The yachties thought I was acting the fool... kidding her along by doing a Shakespearean sketch. They jived me and catcalled as I spoke with her.
"What's your name?" I asked, still holding on to her hand.
"Mariana." She looked down and giggled.
I kissed her hand again. "Thank you, Mariana. Could I have a large Vailima, please... and would you allow me to buy you a drink?"
"Thank you... I'll have a Coke." She left to collect my order, blushing shyly as she went.
I sat down to collect my wits, and try to work out what had just happened to me.
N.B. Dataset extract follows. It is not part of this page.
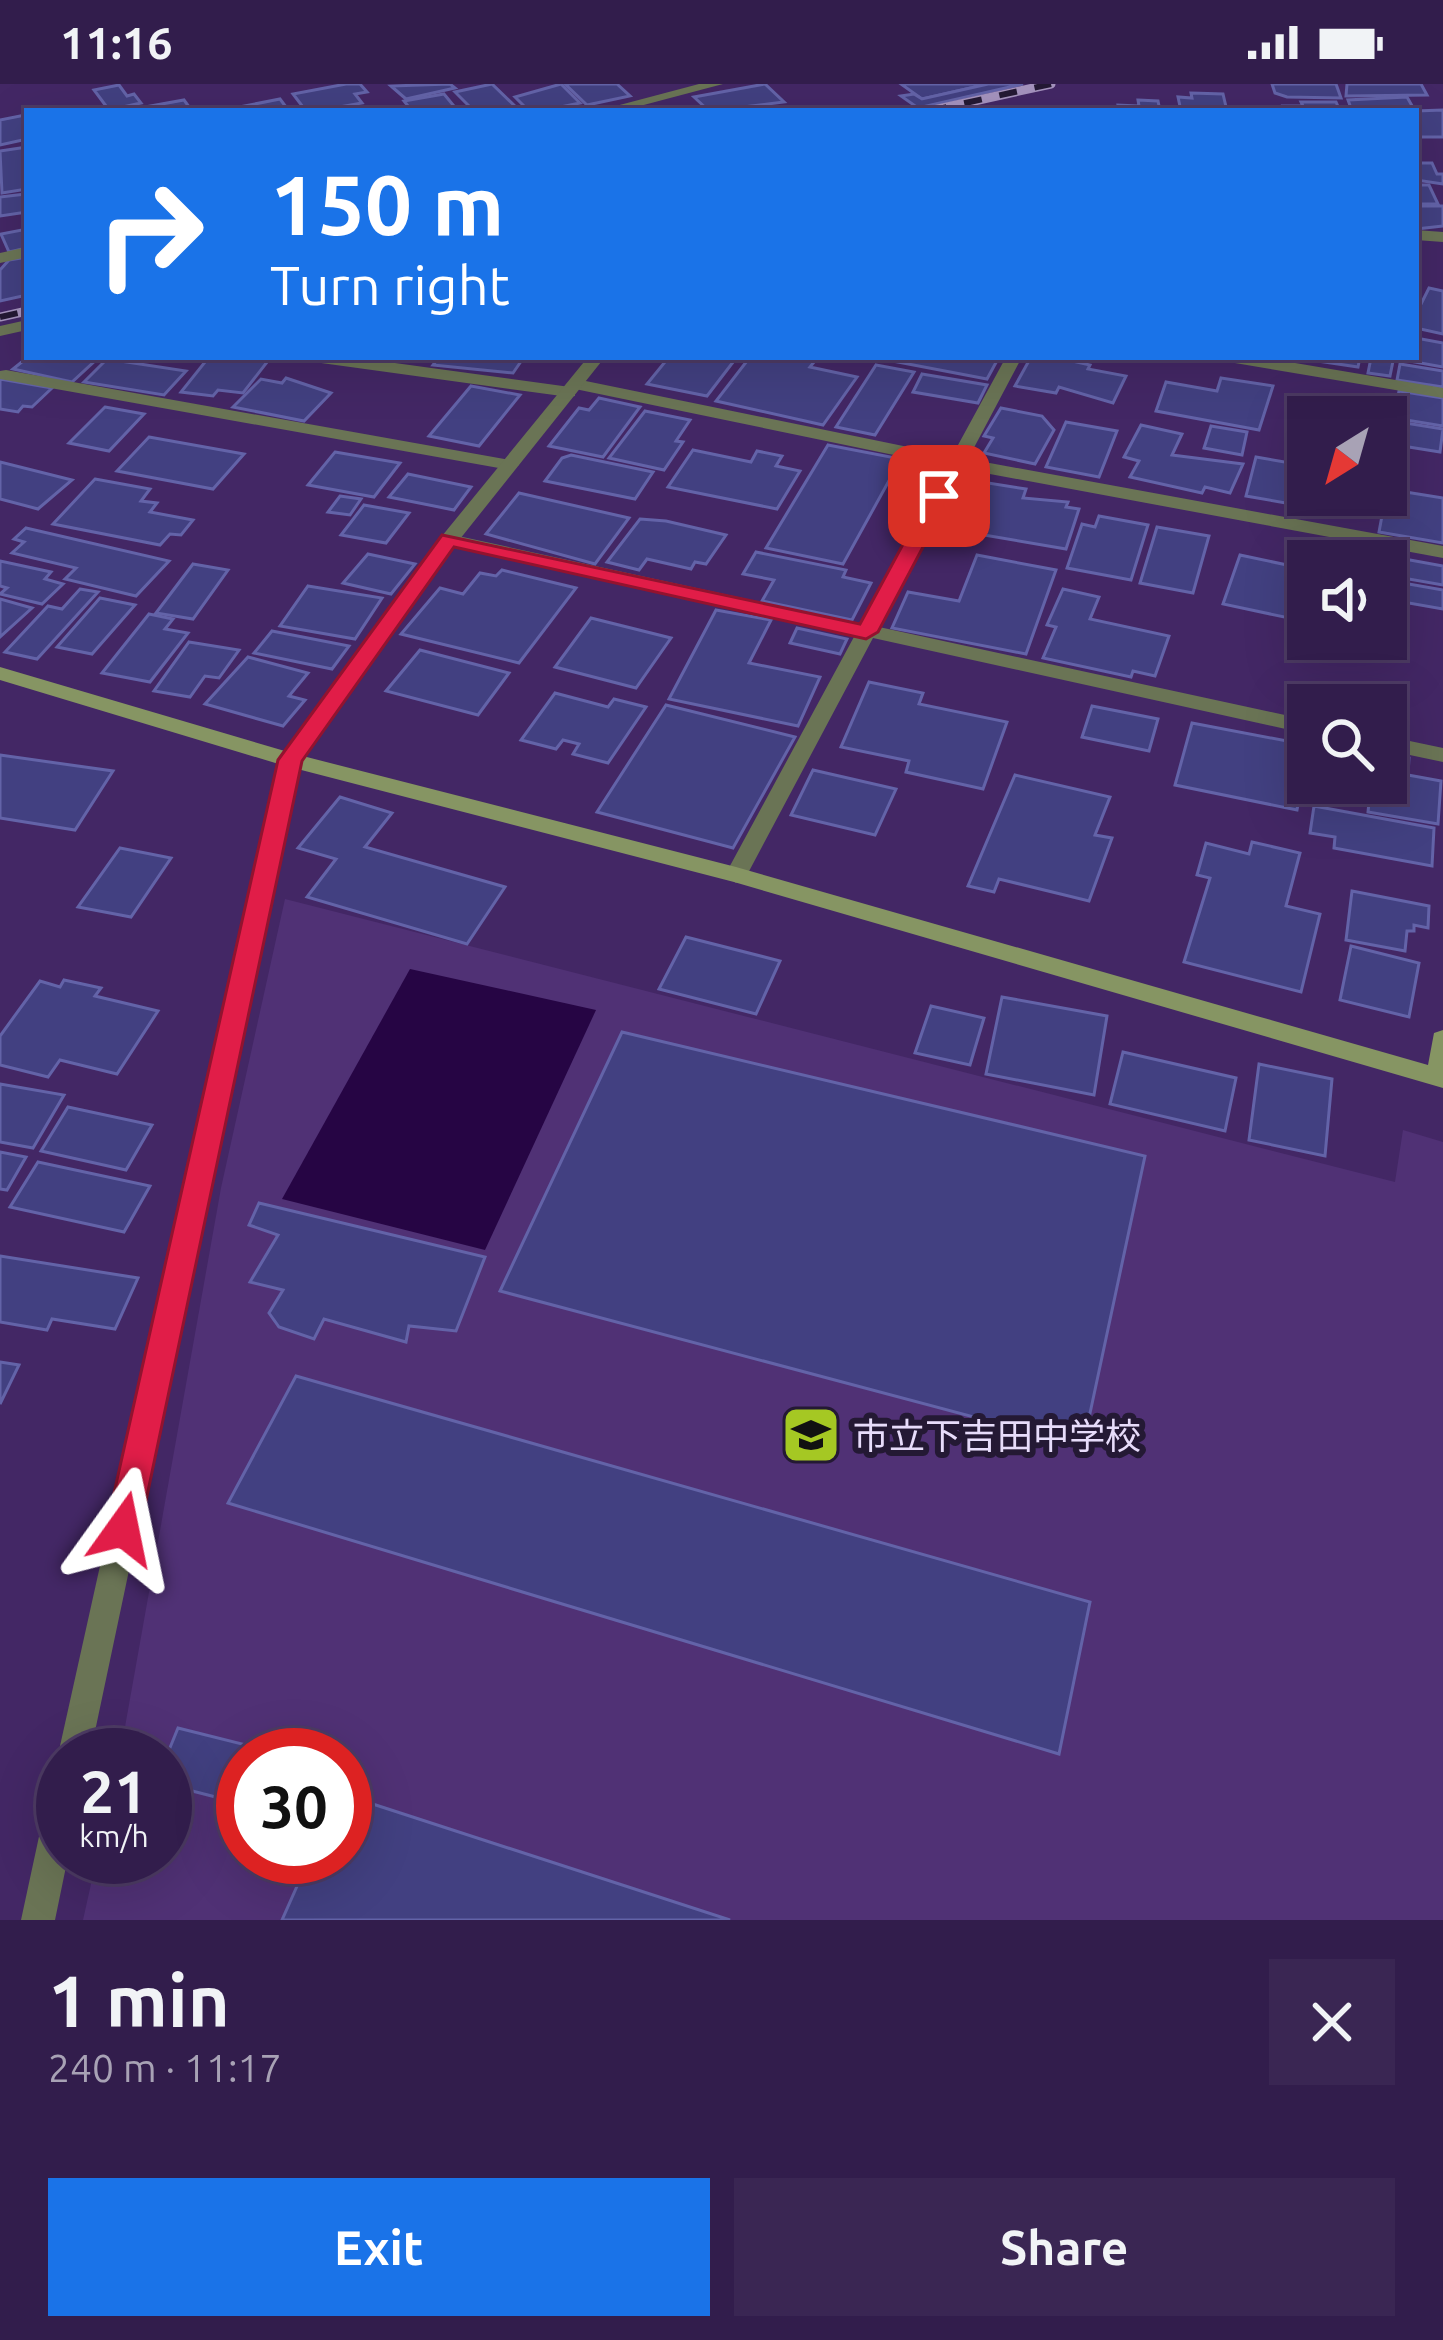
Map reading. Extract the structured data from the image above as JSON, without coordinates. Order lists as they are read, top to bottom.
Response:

I was a mess inside, and felt my heart pounding.
She gave me my drink, along with my change, then went to collect another order. I followed her with my eyes, and knew that somehow I had to have her. She smiled at me when she went across to the bar.
The other two waitresses started making fun of her. They had told her all about me... the crazy captain of the crazy ship anchored just outside the rear of the bar.
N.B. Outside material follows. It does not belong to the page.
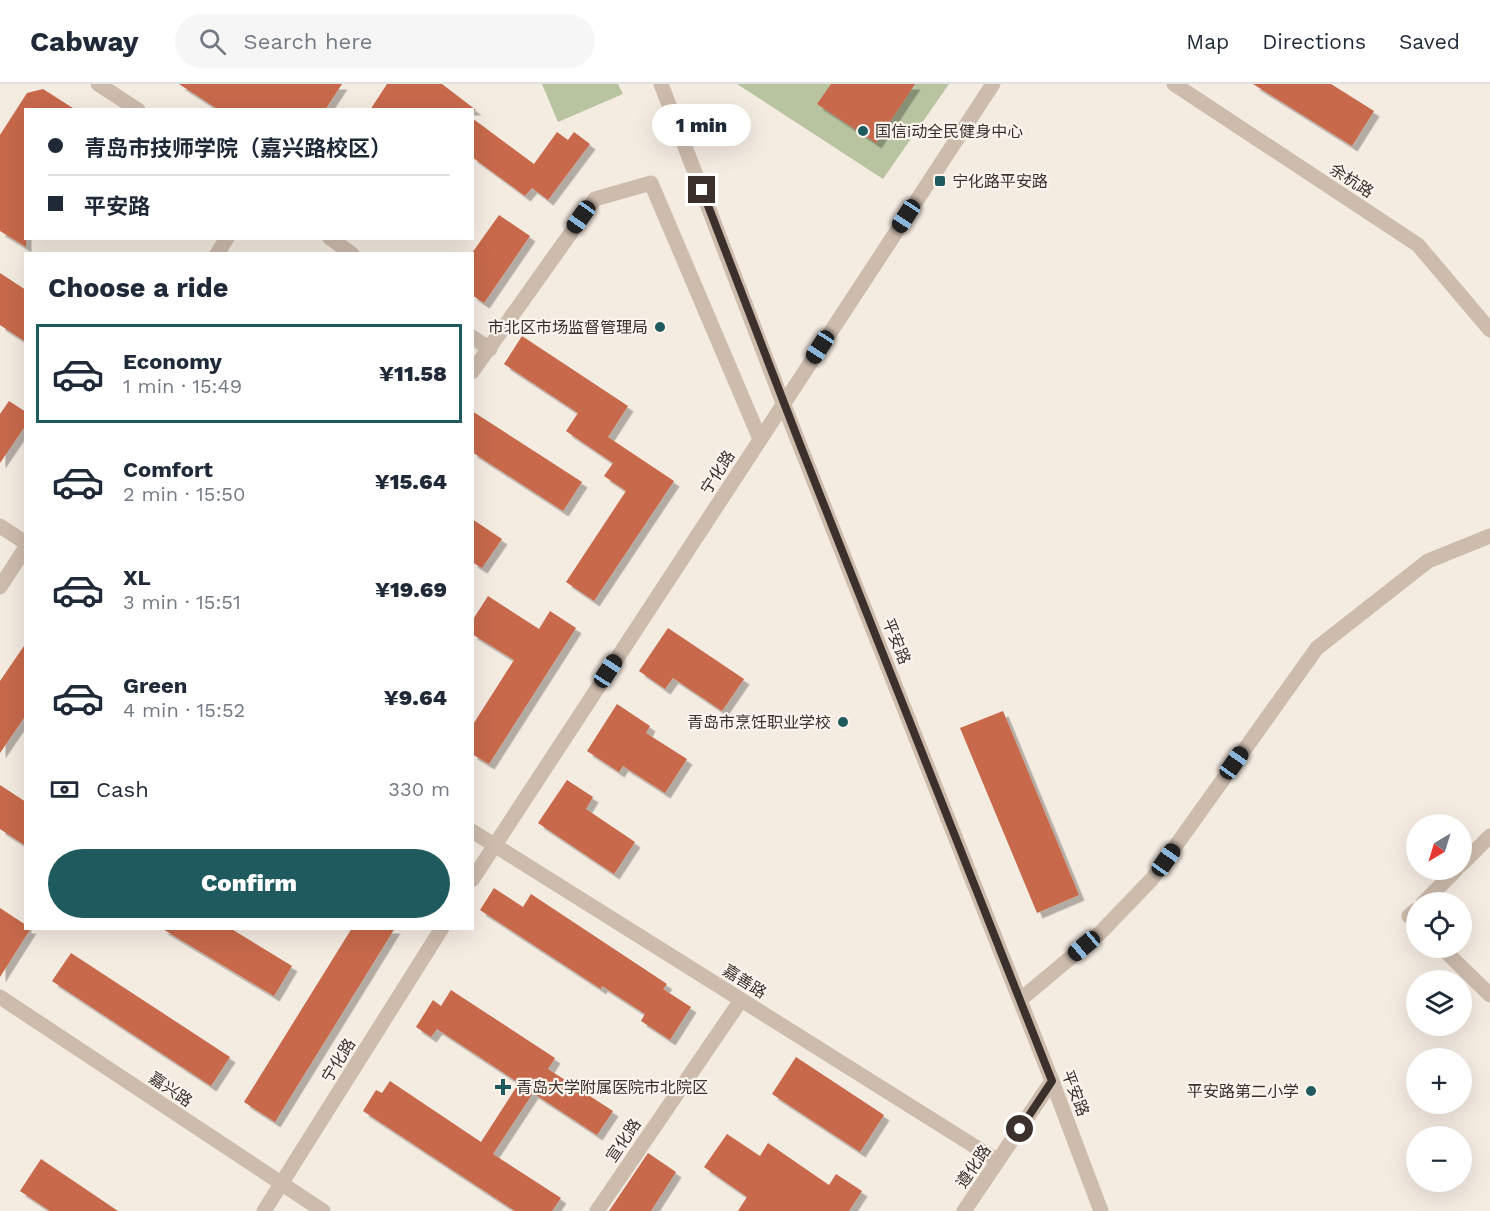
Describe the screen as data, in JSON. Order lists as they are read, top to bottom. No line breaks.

Over the next two days, I was very courteous to Mariana. I didn't make fun of her like I did with Upu and Sia. These two girls could see a change in me, and just knew that something was going on. They teased her unmercifully. The yachties gave me a good joshing, and I took it with my usual banter, but when they started on Mariana I saw red. I threatened to sink their yachts by gunfire if the teased her again.
She wouldn't go out on a date with me, but had agreed to come and look around my ship the following Sunday with some of her family. She told me she came from a small village in Western Samoa, on the south side of Upolu Island. She explained that she was staying with her married sister at Satala village, on the other side of the harbour near Star Kist Cannery.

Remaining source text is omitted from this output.